Material for this task: Begin

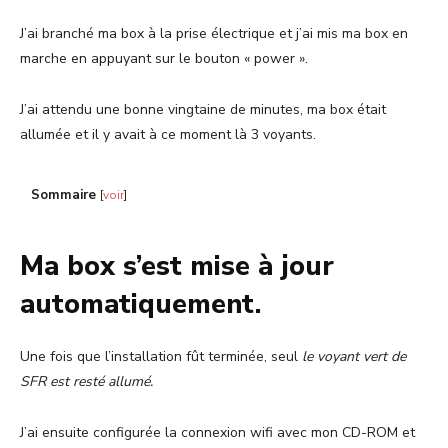
J’ai branché ma box à la prise électrique et j’ai mis ma box en
marche en appuyant sur le bouton « power ».
J’ai attendu une bonne vingtaine de minutes, ma box était
allumée et il y avait à ce moment là 3 voyants.
Sommaire
[
voir
]
Ma box s’est mise à jour
automatiquement.
Une fois que l’installation fût terminée, seul
le voyant vert de
SFR est resté allumé.
J’ai ensuite configurée la connexion wifi avec mon CD-ROM et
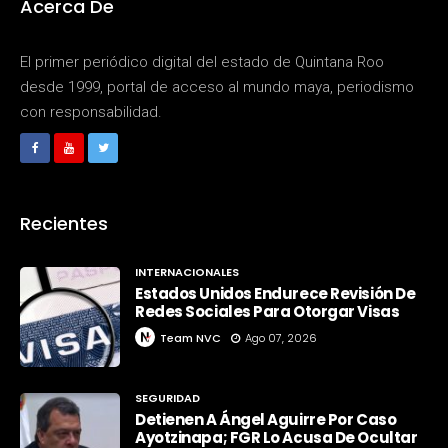
Acerca De
El primer periódico digital del estado de Quintana Roo
desde 1999, portal de acceso al mundo maya, periodismo
con responsabilidad.
Recientes
INTERNACIONALES
Estados Unidos Endurece Revisión De
Redes Sociales Para Otorgar Visas
Team NVC
Ago 07, 2026
SEGURIDAD
Detienen A Ángel Aguirre Por Caso
Ayotzinapa; FGR Lo Acusa De Ocultar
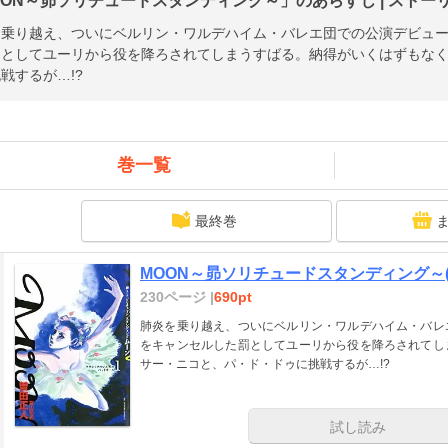
OON～昴ソリチュードスタンディング～」のあらすじ | ストー
を乗り越え、ついにベルリン・ワルデハイム・バレエ団での公演デビュ
罰としてユーリから役を降ろされてしまうすばる。納得がいくはずもな
戦するが…!?
巻一覧
最終巻
MOON～昴ソリチュードスタンディング～(
230ページ |
690pt
肺炎を乗り越え、ついにベルリン・ワルデハイム・バレ
をキャンセルした罰としてユーリから役を降ろされてし
サー・ニコと、パ・ド・ドゥに挑戦するが…!?
試し読み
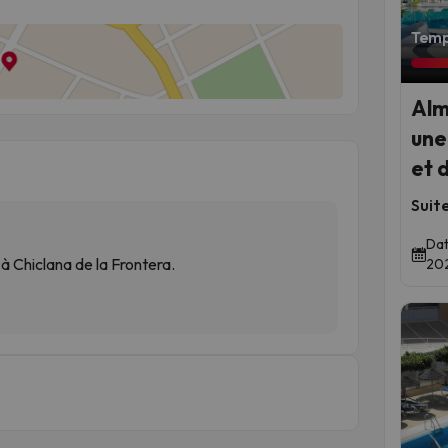
Temps
Alm
une
et 
Suit
Dat
 Chiclana de la Frontera.
202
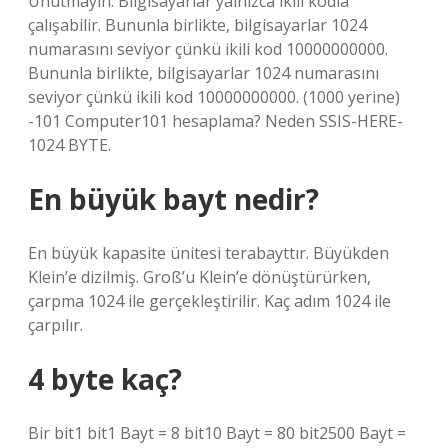
Unutmayın: Bilgisayarlar yalnızca ikili kodla
çalışabilir. Bununla birlikte, bilgisayarlar 1024
numarasını seviyor çünkü ikili kod 10000000000.
Bununla birlikte, bilgisayarlar 1024 numarasını
seviyor çünkü ikili kod 10000000000. (1000 yerine)
-101 Computer101 hesaplama? Neden SSIS-HERE-
1024 BYTE.
En büyük bayt nedir?
En büyük kapasite ünitesi terabayttır. Büyükden
Klein’e dizilmiş. Groß’u Klein’e dönüştürürken,
çarpma 1024 ile gerçekleştirilir. Kaç adım 1024 ile
çarpılır.
4 byte kaç?
Bir bit1 bit1 Bayt = 8 bit10 Bayt = 80 bit2500 Bayt =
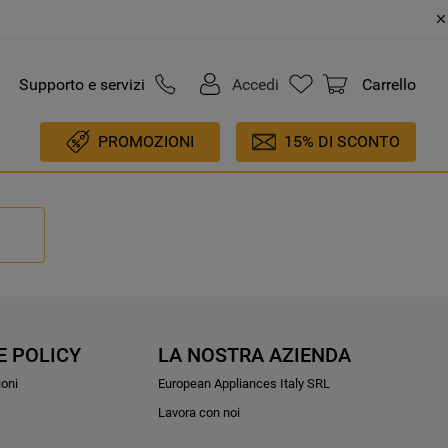
Supporto e servizi
Accedi
Carrello
PROMOZIONI
15% DI SCONTO
E POLICY
LA NOSTRA AZIENDA
ioni
European Appliances Italy SRL
Lavora con noi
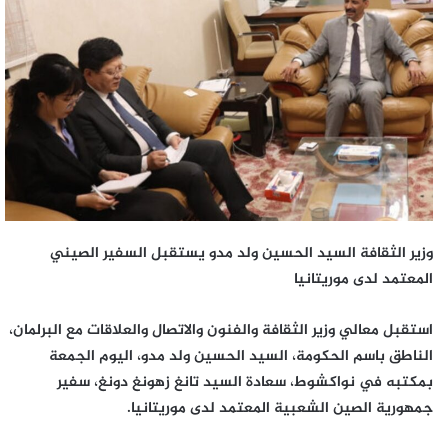
وزير الثقافة السيد الحسين ولد مدو يستقبل السفير الصيني
المعتمد لدى موريتانيا
استقبل معالي وزير الثقافة والفنون والاتصال والعلاقات مع البرلمان،
الناطق باسم الحكومة، السيد الحسين ولد مدو، اليوم الجمعة
بمكتبه في نواكشوط، سعادة السيد تانغ زهونغ دونغ، سفير
جمهورية الصين الشعبية المعتمد لدى موريتانيا.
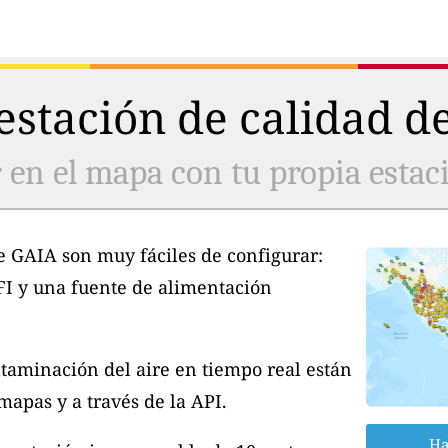
stación de calidad de
 en el mapa con tu propia estaci
e GAIA son muy fáciles de configurar:
FI y una fuente de alimentación
taminación del aire en tiempo real están
apas y a través de la API.
Ha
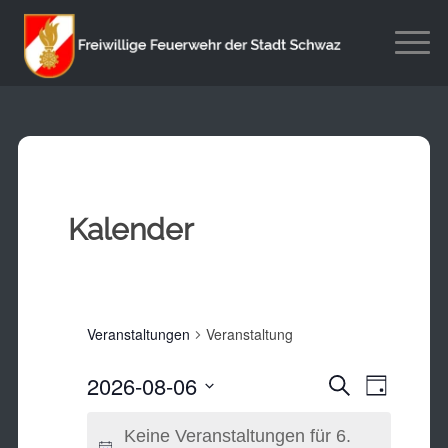
Kalender
Veranstaltungen
Veranstaltung
Veransta
Veranst
2026-08-06
Suche
Tag
Ansicht
Suche
Datum
Navigat
wählen.
Keine Veranstaltungen für 6.
und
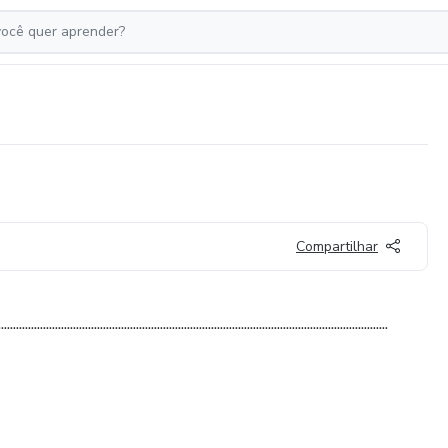
Compartilhar
..................................................................................................................................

Material for this task: End

### Task prompt
What's needed is an exact copy of the lines above from the one with "SFR est resté allumé." through the one with "を乗り越え、ついにベルリン・ワルデハイム・バレエ団での公演デビュ", both included; the pictures stay out.

### Task result
SFR est resté allumé.
J’ai ensuite configurée la connexion wifi avec mon CD-ROM et
Acerca De
El primer periódico digital del estado de Quintana Roo
desde 1999, portal de acceso al mundo maya, periodismo
con responsabilidad.
Recientes
INTERNACIONALES
Estados Unidos Endurece Revisión De
Redes Sociales Para Otorgar Visas
Team NVC
Ago 07, 2026
SEGURIDAD
Detienen A Ángel Aguirre Por Caso
Ayotzinapa; FGR Lo Acusa De Ocultar
OON～昴ソリチュードスタンディング～」のあらすじ | ストー
を乗り越え、ついにベルリン・ワルデハイム・バレエ団での公演デビュ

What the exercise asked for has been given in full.